Moreover, occupations that grew the most between 2019 to 2021 were the ones with large shares of immigrants. U.S.-born workers are more likely than foreign-born workers to reach retirement age, and younger workers are more likely to be foreign-born.
Why Business Owners Should Consider Hiring Immigrants
Business owners in the US should consider hiring immigrant workers for several reasons:
Diverse Skills and Perspectives
Immigrants bring a wide range of skills, experiences, and perspectives that can foster innovation and creativity in the workplace.
Filling Labor Gaps
Immigrants can help meet the demand for workers in sectors that face labor shortages. Moreover, It is observed that immigrants are not as selective as US-born labor force to seek employment opportunities in rural areas or small cities within the United States.
Boosting the Economy
Immigrants contribute significantly to the economy. In 2021, immigrant households earned $1.9 trillion, paying $524.7 billion in taxes (with $346.3 billion federal and $178.4 billion state/local) and held $1.4 trillion in spending power.
Work Ethic and Motivation
Immigrants often display a strong work ethic and motivation, as they are willing to take on jobs that are in high demand but low supply.
By hiring immigrant workers, business owners can not only address immediate labor needs but also contribute to the long-term growth and competitiveness of their businesses.

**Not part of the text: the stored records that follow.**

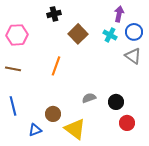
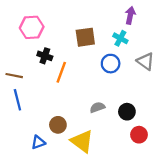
black cross: (54, 14) -> (45, 56), moved, turned 32
blue circle: (134, 32) -> (111, 64), moved
brown square: (78, 34) -> (85, 37), turned 36
pink hexagon: (17, 35) -> (32, 27), moved
blue line: (13, 106) -> (17, 100), moved

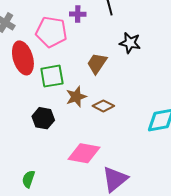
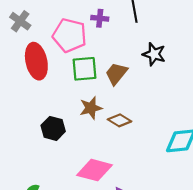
green square: (52, 76) -> (85, 69), moved

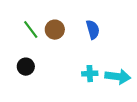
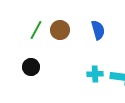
green line: (31, 30) -> (36, 30), turned 66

Read more: The Declining Labor Force Participation in the Post-Pandemic US
Wrapping Up
To conclude, migration plays a vital role in shaping the workforce. Immigrants not only fill gaps in the labor market but also contribute to economic growth and development. The recent labor shortage in the U.S. has highlighted the importance of immigrants in the workforce.
As the data suggests, increasing immigration could be a viable solution to the current labor shortage in the U.S. Therefore, it is crucial to acknowledge and appreciate the role of immigrants in the workforce and businesses should consider their integration into the labor market.